Rheinland-Pfalz feiert historischen Rückgang der Kriminalität dank „Sichere Städte“

Eine belebte Straßenszene in der Stadt mit Fahrzeugen auf der Straße, Fußgängern auf den Bürgersteigen und Gebäuden mit Geschäften und Schildern auf beiden Seiten.
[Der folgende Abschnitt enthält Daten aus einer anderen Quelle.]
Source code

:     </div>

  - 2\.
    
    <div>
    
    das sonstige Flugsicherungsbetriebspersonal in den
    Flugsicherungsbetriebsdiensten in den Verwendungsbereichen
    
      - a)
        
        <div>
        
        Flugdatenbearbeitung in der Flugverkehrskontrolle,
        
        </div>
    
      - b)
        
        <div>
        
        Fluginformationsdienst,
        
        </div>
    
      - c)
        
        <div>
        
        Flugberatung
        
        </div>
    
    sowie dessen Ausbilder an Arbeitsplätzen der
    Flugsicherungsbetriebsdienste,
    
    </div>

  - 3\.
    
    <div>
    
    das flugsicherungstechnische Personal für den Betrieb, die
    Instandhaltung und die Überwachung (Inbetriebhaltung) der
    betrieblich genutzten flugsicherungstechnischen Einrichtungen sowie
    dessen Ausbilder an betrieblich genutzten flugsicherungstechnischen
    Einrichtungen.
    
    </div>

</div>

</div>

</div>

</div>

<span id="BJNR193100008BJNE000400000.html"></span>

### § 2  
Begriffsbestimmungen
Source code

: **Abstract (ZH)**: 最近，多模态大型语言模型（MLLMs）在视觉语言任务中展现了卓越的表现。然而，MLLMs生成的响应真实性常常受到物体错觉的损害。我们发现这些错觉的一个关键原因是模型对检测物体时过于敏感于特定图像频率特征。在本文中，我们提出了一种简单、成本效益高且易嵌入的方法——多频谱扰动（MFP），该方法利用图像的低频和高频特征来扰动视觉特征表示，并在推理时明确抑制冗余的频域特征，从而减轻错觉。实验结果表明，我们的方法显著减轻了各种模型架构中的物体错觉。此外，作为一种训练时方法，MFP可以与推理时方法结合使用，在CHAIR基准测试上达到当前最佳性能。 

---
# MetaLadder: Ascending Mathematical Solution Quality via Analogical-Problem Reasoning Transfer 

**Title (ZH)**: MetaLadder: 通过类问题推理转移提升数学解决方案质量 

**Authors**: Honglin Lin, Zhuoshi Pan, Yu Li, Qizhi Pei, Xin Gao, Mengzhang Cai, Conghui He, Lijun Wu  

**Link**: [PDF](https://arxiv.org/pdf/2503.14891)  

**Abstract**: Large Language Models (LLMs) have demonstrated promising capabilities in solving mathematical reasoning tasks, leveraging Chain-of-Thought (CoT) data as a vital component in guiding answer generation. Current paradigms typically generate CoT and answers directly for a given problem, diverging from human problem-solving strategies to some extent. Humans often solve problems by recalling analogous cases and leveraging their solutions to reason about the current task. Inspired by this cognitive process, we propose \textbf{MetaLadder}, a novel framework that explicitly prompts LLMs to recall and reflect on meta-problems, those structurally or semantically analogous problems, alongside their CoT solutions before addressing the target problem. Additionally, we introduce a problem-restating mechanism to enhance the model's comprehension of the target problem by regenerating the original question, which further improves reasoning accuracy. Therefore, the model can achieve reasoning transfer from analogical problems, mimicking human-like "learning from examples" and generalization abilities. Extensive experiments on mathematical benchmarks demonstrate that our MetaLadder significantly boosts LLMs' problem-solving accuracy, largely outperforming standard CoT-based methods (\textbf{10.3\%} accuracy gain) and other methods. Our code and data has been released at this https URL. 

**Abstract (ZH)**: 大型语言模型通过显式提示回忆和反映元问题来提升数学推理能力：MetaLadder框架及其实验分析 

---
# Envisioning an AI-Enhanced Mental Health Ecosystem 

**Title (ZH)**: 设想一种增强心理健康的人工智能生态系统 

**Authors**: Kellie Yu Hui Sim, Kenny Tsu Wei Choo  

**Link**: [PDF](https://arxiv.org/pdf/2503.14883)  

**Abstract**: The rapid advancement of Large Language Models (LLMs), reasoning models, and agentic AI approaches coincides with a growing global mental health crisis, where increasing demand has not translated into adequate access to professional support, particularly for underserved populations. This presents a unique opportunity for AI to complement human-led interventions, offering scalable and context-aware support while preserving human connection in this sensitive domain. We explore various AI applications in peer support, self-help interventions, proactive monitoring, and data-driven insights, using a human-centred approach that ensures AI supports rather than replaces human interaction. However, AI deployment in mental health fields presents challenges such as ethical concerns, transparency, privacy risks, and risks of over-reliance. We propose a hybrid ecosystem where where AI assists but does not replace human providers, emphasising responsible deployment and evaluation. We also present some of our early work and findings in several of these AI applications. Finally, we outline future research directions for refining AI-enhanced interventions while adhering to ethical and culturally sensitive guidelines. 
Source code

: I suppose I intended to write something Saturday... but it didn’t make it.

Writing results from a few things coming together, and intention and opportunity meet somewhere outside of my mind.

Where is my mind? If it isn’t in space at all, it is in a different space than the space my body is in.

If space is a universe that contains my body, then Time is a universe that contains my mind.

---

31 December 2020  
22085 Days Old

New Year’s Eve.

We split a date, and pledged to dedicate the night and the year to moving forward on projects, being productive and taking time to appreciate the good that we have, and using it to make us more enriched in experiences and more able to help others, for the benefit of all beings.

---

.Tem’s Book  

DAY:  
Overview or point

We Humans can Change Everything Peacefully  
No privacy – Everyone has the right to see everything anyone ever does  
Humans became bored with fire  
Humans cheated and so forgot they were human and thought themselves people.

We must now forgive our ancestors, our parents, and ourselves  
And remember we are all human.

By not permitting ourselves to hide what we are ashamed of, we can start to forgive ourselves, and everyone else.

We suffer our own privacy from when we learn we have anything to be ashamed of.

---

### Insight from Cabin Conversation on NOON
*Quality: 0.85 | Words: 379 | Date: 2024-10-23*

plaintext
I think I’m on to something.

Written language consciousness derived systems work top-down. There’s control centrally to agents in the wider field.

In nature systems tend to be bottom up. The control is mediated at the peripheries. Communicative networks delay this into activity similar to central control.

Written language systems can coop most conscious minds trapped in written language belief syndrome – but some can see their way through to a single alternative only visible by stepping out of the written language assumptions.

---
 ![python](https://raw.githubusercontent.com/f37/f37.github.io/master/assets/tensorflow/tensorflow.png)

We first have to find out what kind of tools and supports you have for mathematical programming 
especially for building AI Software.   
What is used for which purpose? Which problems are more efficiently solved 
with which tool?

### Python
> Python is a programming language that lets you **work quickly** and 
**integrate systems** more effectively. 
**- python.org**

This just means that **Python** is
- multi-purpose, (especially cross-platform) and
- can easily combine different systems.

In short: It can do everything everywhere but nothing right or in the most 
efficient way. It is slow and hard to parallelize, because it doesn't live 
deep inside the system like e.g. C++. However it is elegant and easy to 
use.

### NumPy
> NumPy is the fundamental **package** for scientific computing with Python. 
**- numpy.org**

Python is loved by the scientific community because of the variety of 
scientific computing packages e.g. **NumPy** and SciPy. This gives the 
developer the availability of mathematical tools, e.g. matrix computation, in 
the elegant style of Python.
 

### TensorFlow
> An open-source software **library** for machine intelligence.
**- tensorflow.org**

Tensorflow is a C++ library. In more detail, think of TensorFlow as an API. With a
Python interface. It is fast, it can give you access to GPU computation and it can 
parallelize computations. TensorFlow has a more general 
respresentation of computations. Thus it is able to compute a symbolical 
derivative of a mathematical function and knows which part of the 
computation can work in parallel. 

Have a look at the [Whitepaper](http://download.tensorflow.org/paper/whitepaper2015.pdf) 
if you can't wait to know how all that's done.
Ebling: Vibrant Spaces Against Fear - Rheinland-Pfalz feiert historischen Rückgang der Kriminalität dank „Sichere Städte“

Kriminalitätsrate in Rheinland-Pfalz stark gesunken – Rückgang von Straftaten im öffentlichen Dienst seit 2020 In Rheinland-Pfalz sind die Kriminalitätszahlen deutlich zurückgegangen, insbesondere bei Straftaten im öffentlichen Dienst. Dieser Erfolg wird der Initiative "Sichere Städte", die im März 2021 gestartet wurde, zugeschrieben. Das Netzwerk vereint Kommunalverwaltungen, Polizei, Forscher:innen und Bürger:innen, die gemeinsam daran arbeiten, öffentliche Räume sicherer und einladender zu gestalten. Der Rückgang ist in verschiedenen Deliktbereichen spürbar: Gewalttaten, Straftaten gegen das Leben und die sexuelle Selbstbestimmung, Diebstahl, Eigentumsdelikte sowie Urkundenfälschung sind alle weniger geworden. 2024 wurden rund 81.260 Strafen registriert – ein spürbarer Rückgang im Vergleich zu 82.953 Fällen im Jahr 2022. Innenminister Michael Ebling (Rheinland-Pfalz) führt den Erfolg auf gut gepflegte, belebte öffentliche Räume zurück. Die Initiative "Sichere Städte" verbindet Stadtplanung, Kriminalprävention und Sicherheit. Sie stärkt das Gemeinschaftsgefühl und motiviert die Menschen, ihre öffentlichen Räume aktiv zu nutzen und zu pflegen. Die Initiative hat sich als wirksam erwiesen, um die Strafen in den öffentlichen Räumen Rheinland-Pfalz’ zu verringern. Mit rund 81.260 Strafen im Jahr 2024 setzt das Land seine Fortschritte bei der Schaffung sicherer und attraktiverer Gemeinden fort. Der kooperative Ansatz des Netzwerks – mit Kommunalverwaltungen, Polizei, Wissenschaft und Bürgerbeteiligung – soll die öffentliche Sicherheit und das Engagement weiter stärken.